Abdoulaye Ben Meité « l’immunité parlementaire a ses limites »

Entre 2015 et 2019, cinq parlementaires on fait ou font face à la justice. L’avocat et parlementaire Abdoulaye Ben Meité explique ici les limites de l’immunité parlementaire et celle de l’assemblées nationale et du bureau de l’assemblée nationale.

À la suite de l’épisode judiciaire que nous avons connu avec les députés, pouvez-vous nous définir clairement les limites de l’immunité parlementaire ?

Le législateur a estimé qu’en tant que forgeron de la loi et en raison de l’onction que le peuple lui a donné, le parlementaire doit bénéficier d’une certaine protection, ce n’est pas exclusif au parlementaire. Il y’a aussi le magistrat, les membres du gouvernement, le Président de la République. Il y’a des actes pour lesquels on ne peut rechercher une infraction dans le cadre de l’exercice de ce mandat du parlementaire. Il y a des actes qui sont détachables de l’exercice de la fonction du parlementaire. Pour ces actes, le législateur distingue selon que le parlementaire est en cession ou hors cession. La question de l’immunité est régie par les articles 91 et 92 de la constitution qui stipulent qu’aucun membre du parlement ne peut être poursuivi, recherché, arrêté, détenu ou jugé à l’occasion des opinions ou des votes émis par lui dans l’exercice de ces fonctions. Pendant la durée de la cession, aucun membre ne peut être poursuivi ou arrêté en matière criminel ou correctionnel qu’avec l’autorisation de la chambre dont il est membre sauf cas de flagrant délit.

Un ministre de la justice peut-il prendre un arrêté pour dire à un juge du siège de suspendre la décision de condamnation d’un député ?

Il ne peut pas. L’arrêté n’a pas le poids suffisant pour contraindre un juge ou pour freiner l’exercice du pouvoir judiciaire. Le juge obéit à l’autorité de la loi. Donc il faut une règle qui a valeur de loi, qui peut contraindre le juge à suspendre les poursuites. Donc il faut une résolution.  Pour la prise de cette résolution, il faut un quorum qui est de deux tiers. J’ai eu l’honneur, d’assurer la défense du député Yah Touré du PDCI. Alors que j’avais relevé des d’irrégularités dans cette procédure, le procureur de la République a, au prétexte d’une décision du bureau de l’assemblée nationale suspendu les poursuites et mis mon client en liberté. Je m’étais érigé contre cela alors que c’était au bénéfice de mon client. Ce n’était pas légal parce que le bureau de l’assemblée nationale n’avait pas ce pouvoir. Ce pouvoir de suspension de procès n’appartenait qu’à l’assemblée nationale et non au bureau de l’assemblée nationale.
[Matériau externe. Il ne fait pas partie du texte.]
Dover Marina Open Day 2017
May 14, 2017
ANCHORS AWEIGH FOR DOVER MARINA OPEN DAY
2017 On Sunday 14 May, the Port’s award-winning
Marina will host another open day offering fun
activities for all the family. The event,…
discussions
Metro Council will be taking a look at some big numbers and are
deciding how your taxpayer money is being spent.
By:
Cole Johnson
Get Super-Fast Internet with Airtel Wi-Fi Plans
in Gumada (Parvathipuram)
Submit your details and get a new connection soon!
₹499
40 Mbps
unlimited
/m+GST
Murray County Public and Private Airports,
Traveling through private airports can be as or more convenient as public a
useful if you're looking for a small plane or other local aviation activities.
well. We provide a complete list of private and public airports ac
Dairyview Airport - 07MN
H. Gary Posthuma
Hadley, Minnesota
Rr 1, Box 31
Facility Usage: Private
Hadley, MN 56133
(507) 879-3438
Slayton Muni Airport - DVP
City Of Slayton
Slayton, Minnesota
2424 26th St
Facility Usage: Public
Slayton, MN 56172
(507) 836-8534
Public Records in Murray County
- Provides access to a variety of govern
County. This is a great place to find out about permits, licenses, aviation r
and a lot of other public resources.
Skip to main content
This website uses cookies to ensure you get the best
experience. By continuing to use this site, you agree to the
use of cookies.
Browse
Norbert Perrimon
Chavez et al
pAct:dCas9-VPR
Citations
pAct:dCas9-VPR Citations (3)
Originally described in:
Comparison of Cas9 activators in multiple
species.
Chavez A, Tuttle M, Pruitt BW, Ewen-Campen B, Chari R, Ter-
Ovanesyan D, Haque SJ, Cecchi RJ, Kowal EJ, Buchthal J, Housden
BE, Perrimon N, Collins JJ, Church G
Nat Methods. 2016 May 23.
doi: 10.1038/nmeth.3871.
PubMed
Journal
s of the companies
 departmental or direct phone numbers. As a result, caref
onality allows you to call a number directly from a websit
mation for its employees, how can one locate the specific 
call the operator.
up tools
Qu’en était-il des cas Alain Lobognon et Ehouo Jacques ?

Pour le cas de Lobognon, un arrêté du bureau de l’assemblée nationale était insuffisant pour obtenir la suspension des poursuites. Cet arrêté du bureau de l’assemblée nationale n’est pas opposable au juge, si bien entendu celui-ci se conforme à la loi.  S’agissant du cas du député Ehouo Jacques, le procureur de la République a dressé une requête à l’Assemblée Nationale par le canal de son bureau, sollicitant l’autorisation d’arrestation du député Ehouo Jacques. Effectivement, c’est le bureau qui était compétant pour apprécier. Encore faut-il que ce bureau délibère selon les normes règlementaires. Mais là encore aux cours de ses assises, il m’est revenu que le président de l’assemblée nationale a changé les règles du jeu en exigeant un quorum de 2/3 au sein du bureau ce qui, de mon point, est inique et injustifié parce que le bureau de l’assemblée nationale délibère à la majorité simple sur toutes questions.